Your objective —
In the listing below, the lines starting with the line with "on a two-year" and going on through the line with "The biggest EVM failure" are to be reproduced exactly, and only those.
- Opening Delimiter -
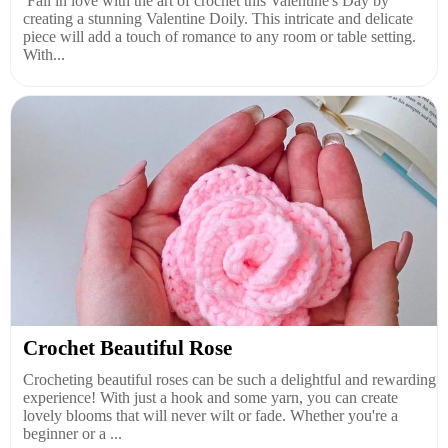
Fall in love with the art of crochet this Valentine's Day by
creating a stunning Valentine Doily. This intricate and delicate
piece will add a touch of romance to any room or table setting.
With...
Crochet Beautiful Rose
Crocheting beautiful roses can be such a delightful and rewarding
experience! With just a hook and some yarn, you can create
lovely blooms that will never wilt or fade. Whether you're a
beginner or a ...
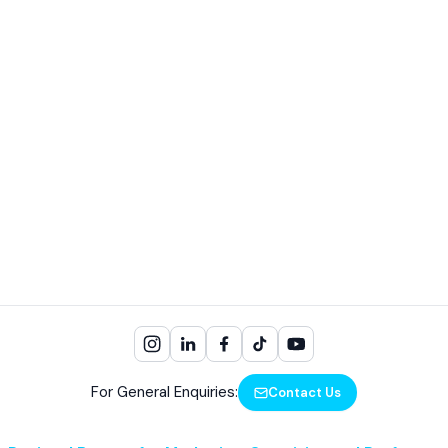
For General Enquiries:
Contact Us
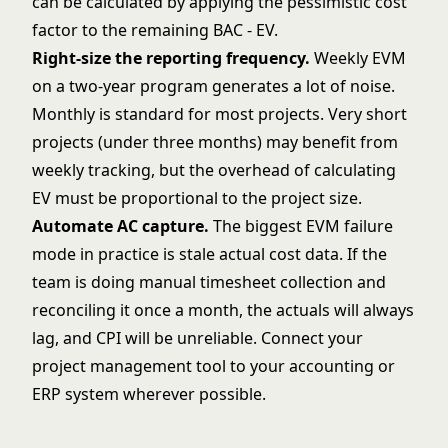
can be calculated by applying the pessimistic cost
factor to the remaining BAC - EV.
Right-size the reporting frequency.
Weekly EVM
on a two-year program generates a lot of noise.
Monthly is standard for most projects. Very short
projects (under three months) may benefit from
weekly tracking, but the overhead of calculating
EV must be proportional to the project size.
Automate AC capture.
The biggest EVM failure
mode in practice is stale actual cost data. If the
team is doing manual timesheet collection and
reconciling it once a month, the actuals will always
lag, and CPI will be unreliable. Connect your
project management tool to your accounting or
ERP system wherever possible.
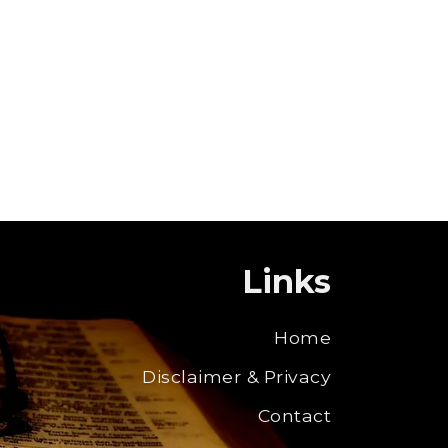
Links
Home
Disclaimer & Privacy
Contact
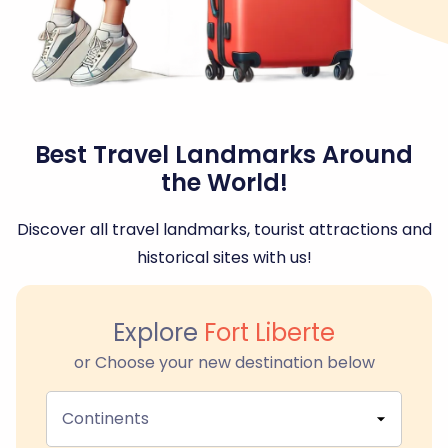
Best Travel Landmarks Around
the World!
Discover all travel landmarks, tourist attractions and
historical sites with us!
Explore
Fort Liberte
or Choose your new destination below
Continents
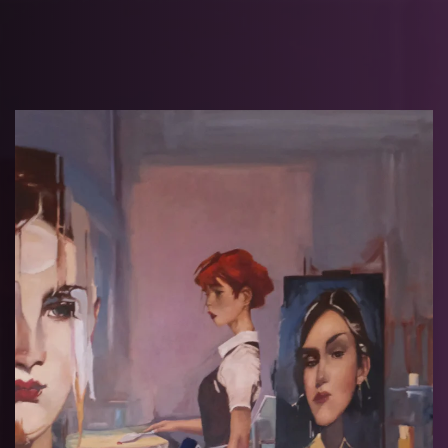
Skip to main content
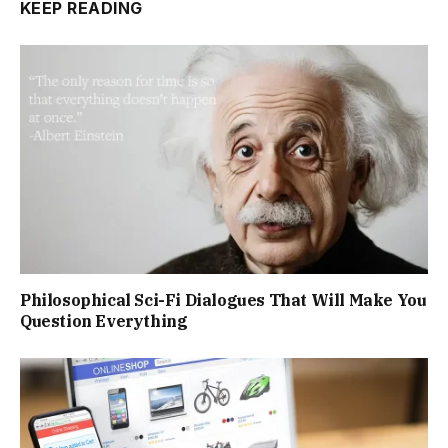
KEEP READING
Philosophical Sci-Fi Dialogues That Will Make You
Question Everything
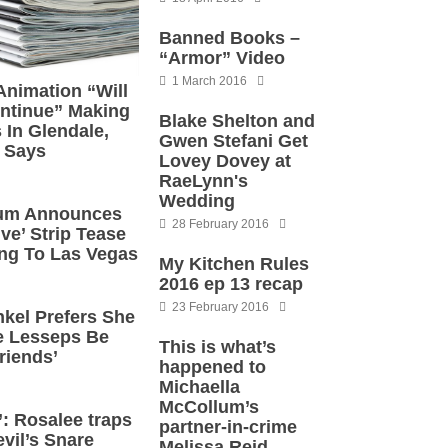
Banned Books –
“Armor” Video
1 March 2016
nimation “Will
ontinue” Making
Blake Shelton and
 In Glendale,
Gwen Stefani Get
 Says
Lovey Dovey at
RaeLynn's
Wedding
tum Announces
28 February 2016
ve’ Strip Tease
ng To Las Vegas
My Kitchen Rules
2016 ep 13 recap
23 February 2016
kel Prefers She
 Lesseps Be
This is what’s
riends’
happened to
Michaella
McCollum’s
: Rosalee traps
partner-in-crime
vil’s Snare
Melissa Reid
- Closing Delimiter -
Worked solution —
on a two-year program generates a lot of noise.
Monthly is standard for most projects. Very short
projects (under three months) may benefit from
weekly tracking, but the overhead of calculating
EV must be proportional to the project size.
Automate AC capture.
The biggest EVM failure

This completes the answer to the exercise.